One implication of the evidence from our neuroimaging data is that
mimicry should be widely present in the misophonia population. With
respect to misophonia, there are anecdotal reports of people mimicking
the actions of the trigger person, but the effect has not attracted much
attention within misophonia research, except for a couple of case
reports. In a report of two misophonia subjects (Hadjipavlou et al.,
2008), one subject who had eating /chewing sounds as triggers had urges
to mimic the sounds by moving their lips and mouth. In another study,
Edelstein et al. (2013) reported 6 out of 11 subjects (55%) having a
tendency to mimic the sounds. Within the ‘auditory framework’ mimicry is
difficult to explain, whereas the social/action framework suggests
mimicry would be present in people with misophonia.
To address the relation between misophonia and mimicry, we asked more
than 600 participants to complete online questionnaires relating to
their misophonia severity and their tendency to mimic the sounds/action
of the trigger person. More specifically, we explored the following: (i)

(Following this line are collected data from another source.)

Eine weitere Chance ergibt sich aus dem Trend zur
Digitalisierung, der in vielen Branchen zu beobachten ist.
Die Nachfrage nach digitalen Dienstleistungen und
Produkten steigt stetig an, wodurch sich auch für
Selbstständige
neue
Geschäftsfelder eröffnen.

with increasing misophonia severity, how likely people with misophonia
are to mimic, (ii) whether the act of mimicking relates to a particular
set of trigger sounds (i.e., social), and (iii) what effect mimicking
has on individuals with misophonia. Our data suggest that the tendency
to mimic is associated with misophonia severity and that the act of
mimicking provides relief. The current data, along with results from our
neuroimaging study, provide support for a social
perception/cognition-based model of misophonia.